Interpret coefficients

Pairs ρ
meals per member & household size -0.88
total livestock & livestock per member 0.72
household size & total livestock 0.23
total livestock & years living in village 0.28

The correlations vary notably in strength and direction.

meals_per_member and no_membrs show a strong negative correlation (-0.88). This value reflects the calculation of meals per person rather than an effect, because meals per member is derived from the total number of meals divided by household size.

Similarly, liv_count and livestock_per_member have a strong positive correlation (0.72), reflecting the fact that livestock per member is derived from total livestock rather than indicating a direct relationship with household size.

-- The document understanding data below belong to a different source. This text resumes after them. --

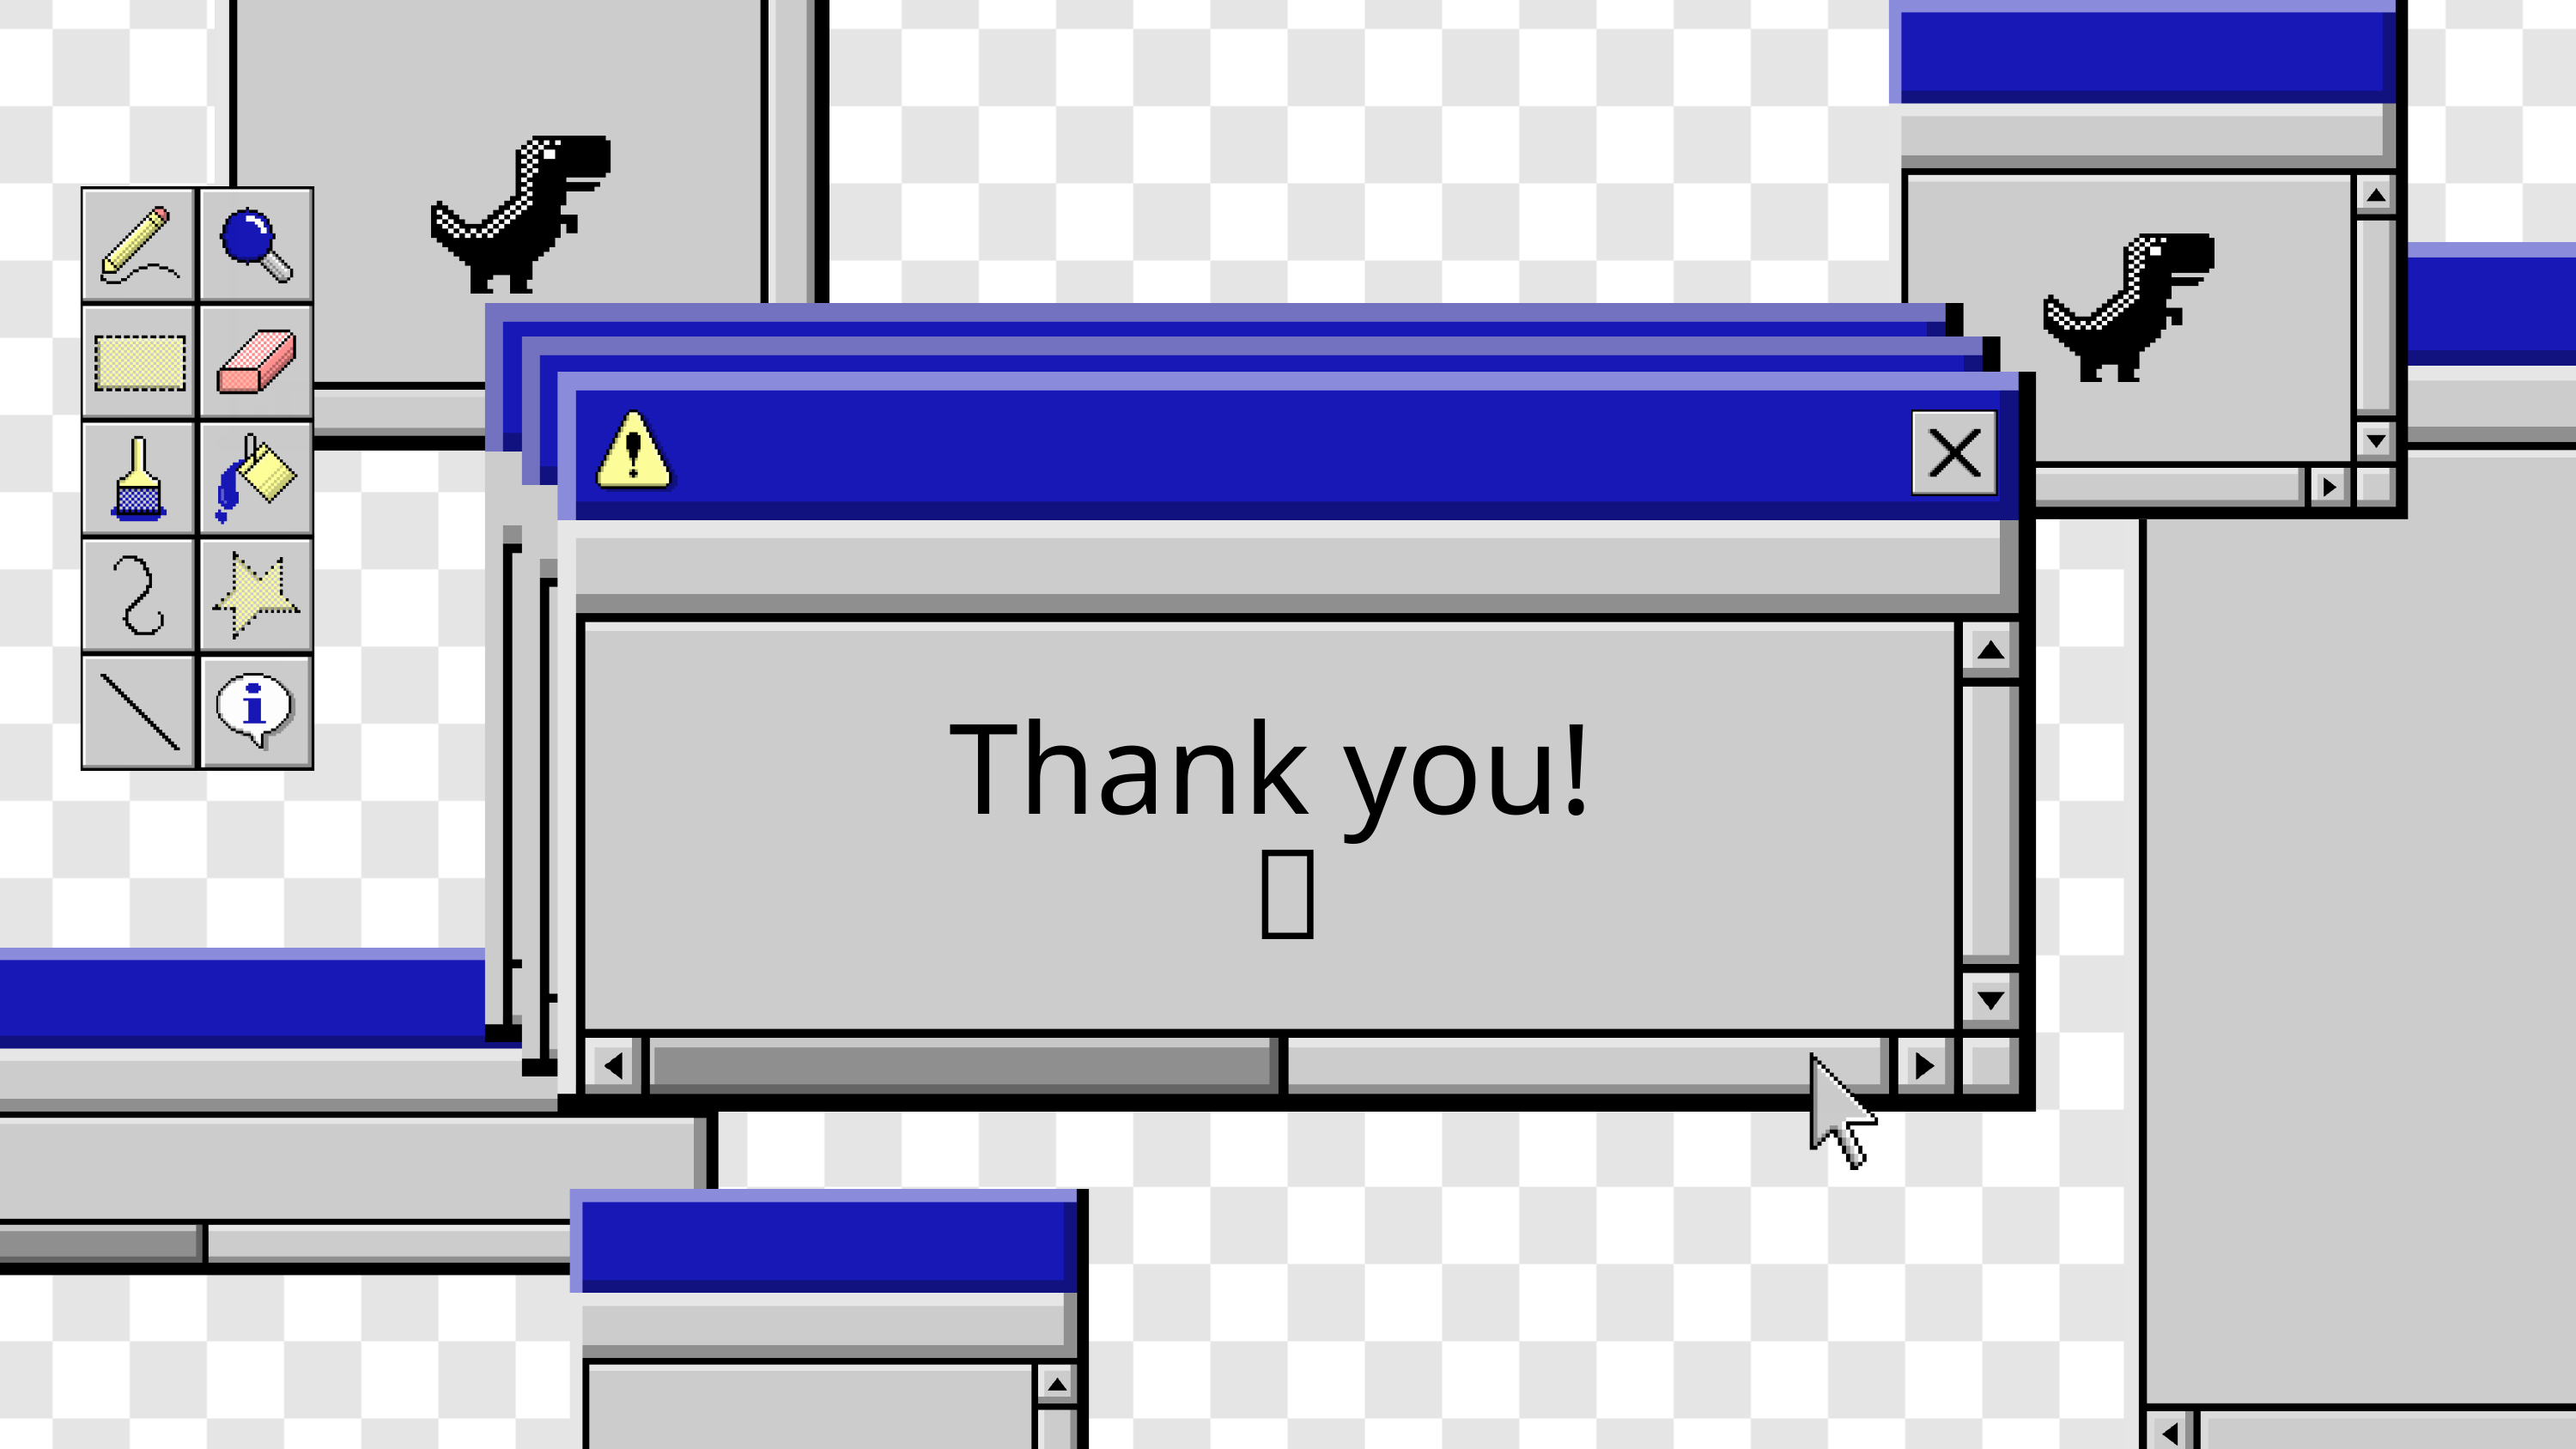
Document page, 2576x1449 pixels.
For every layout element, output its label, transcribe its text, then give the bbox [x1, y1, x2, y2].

text_box [0, 0, 484, 947]
text_box [0, 947, 719, 1276]
text_box [569, 1189, 1090, 1449]
text_box Thank you!  [659, 714, 1917, 965]
text_box [1809, 1052, 1879, 1170]
text_box [1888, 0, 2409, 519]
text_box [2409, 0, 2576, 242]
text_box [0, 1276, 569, 1449]
text_box [1911, 409, 1998, 496]
text_box [557, 372, 2037, 1112]
text_box [719, 519, 2123, 1449]
text_box [2123, 242, 2576, 1449]
text_box [214, 0, 829, 452]
text_box [431, 136, 611, 294]
text_box [521, 336, 2001, 1076]
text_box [80, 185, 315, 771]
text_box [829, 0, 1888, 303]
text_box [595, 409, 677, 492]
text_box [484, 303, 1964, 1042]
text_box [2043, 233, 2215, 382]
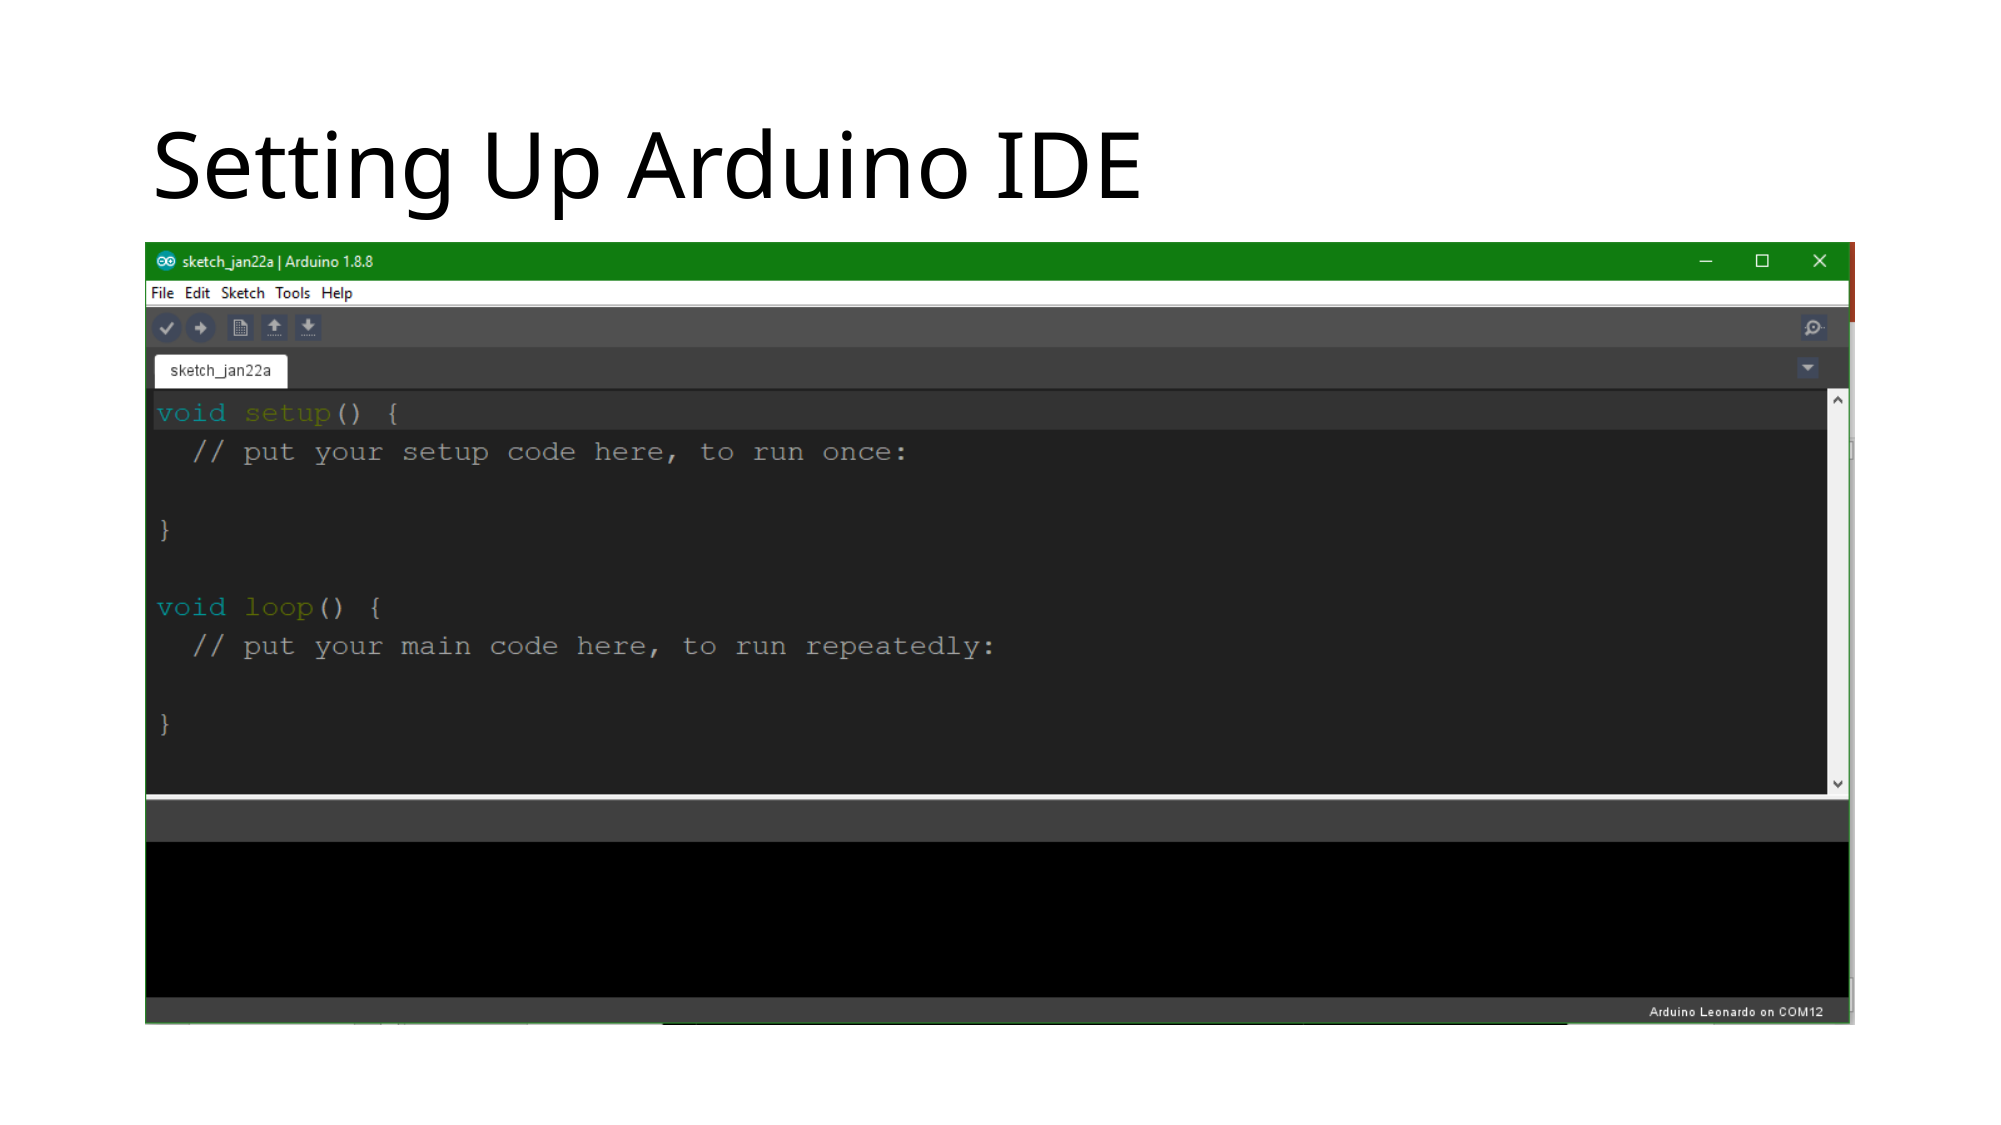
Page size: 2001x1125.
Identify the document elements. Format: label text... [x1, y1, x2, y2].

picture [145, 242, 1855, 1025]
title Setting Up Arduino IDE [137, 59, 1863, 278]
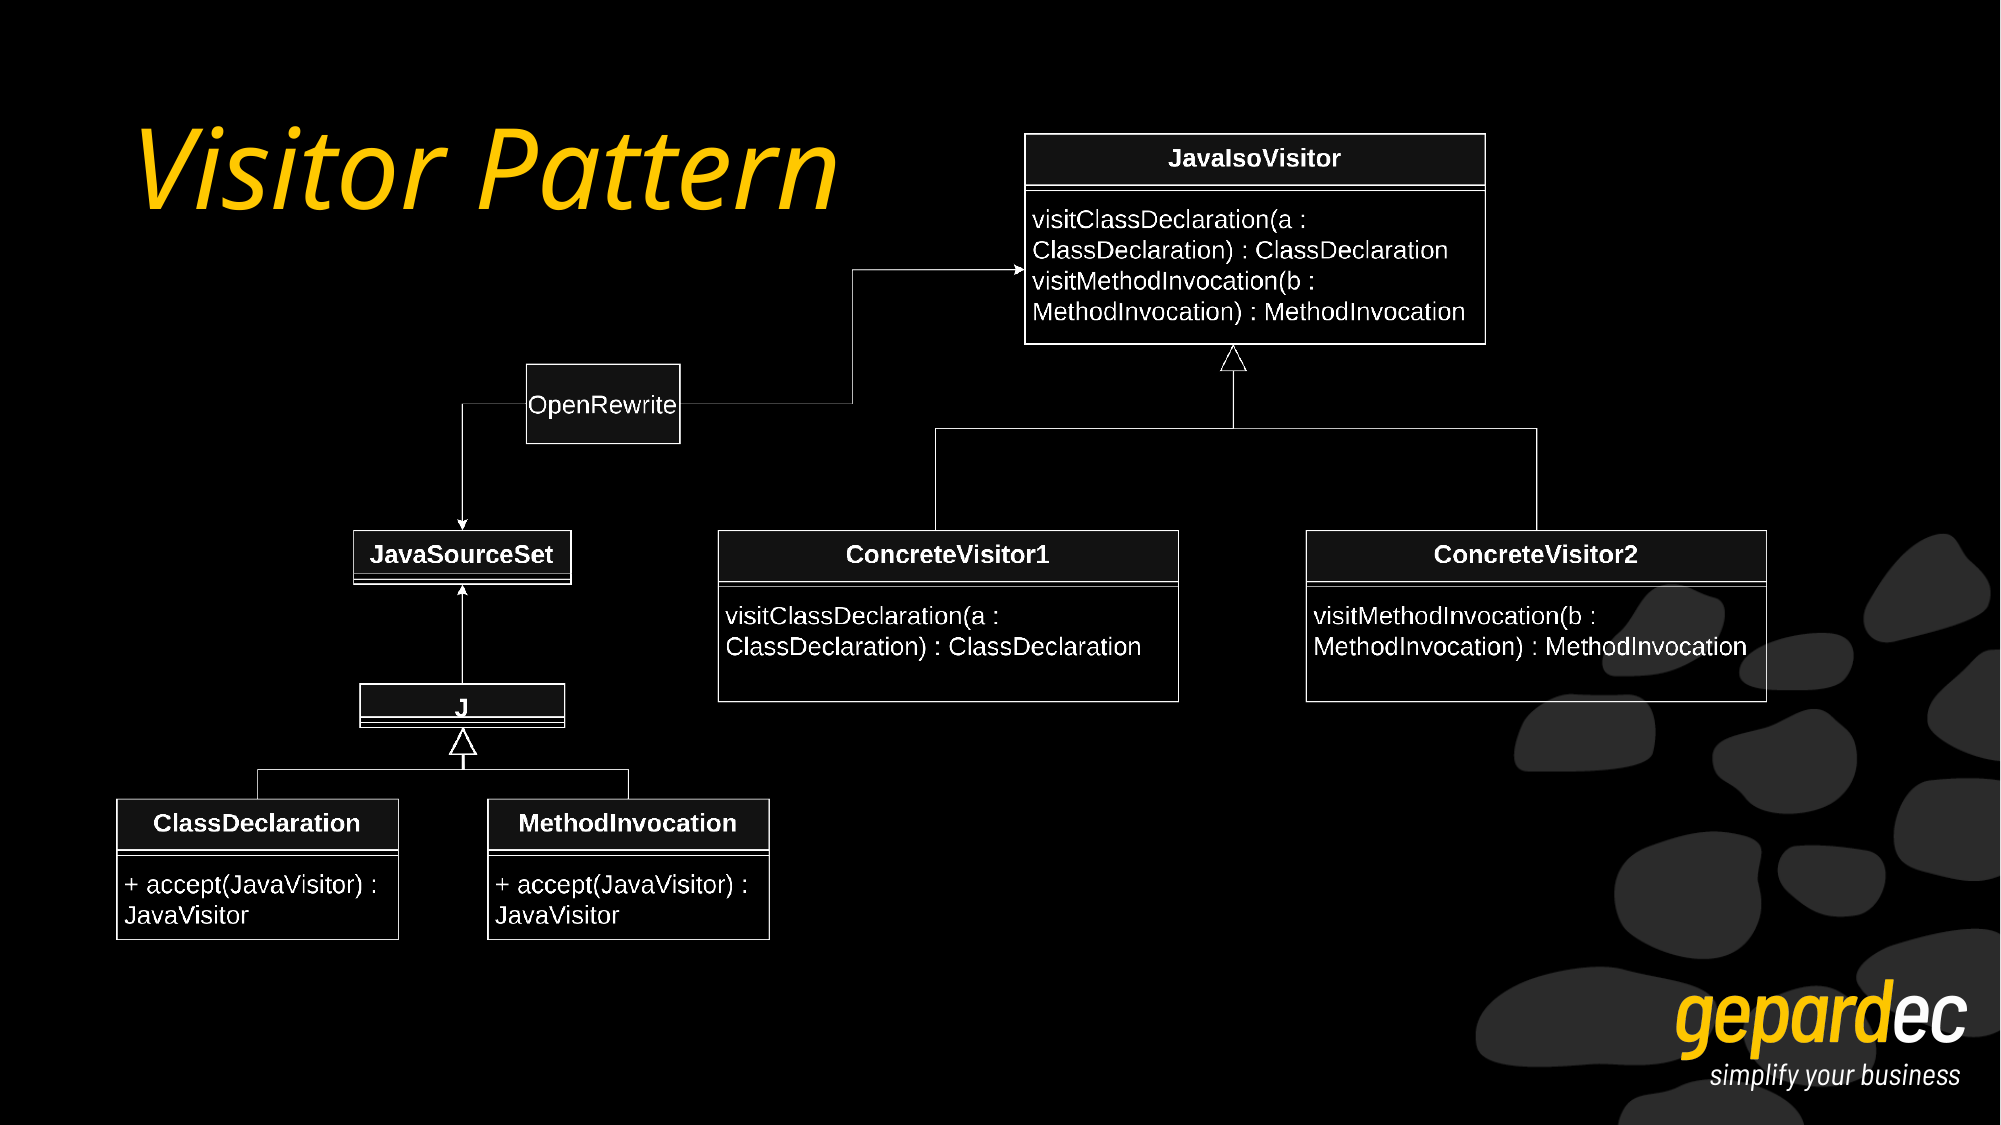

no_membrs with liv_count show a weak positive correlation (0.23), suggesting that larger households may have slightly more livestock, but other factors also influence livestock ownership.

Finally, liv_count and years_liv show a weak positive correlation (0.28), indicating that households that have lived longer in the area tend to have slightly more livestock, possibly reflecting the time needed to accumulate animals.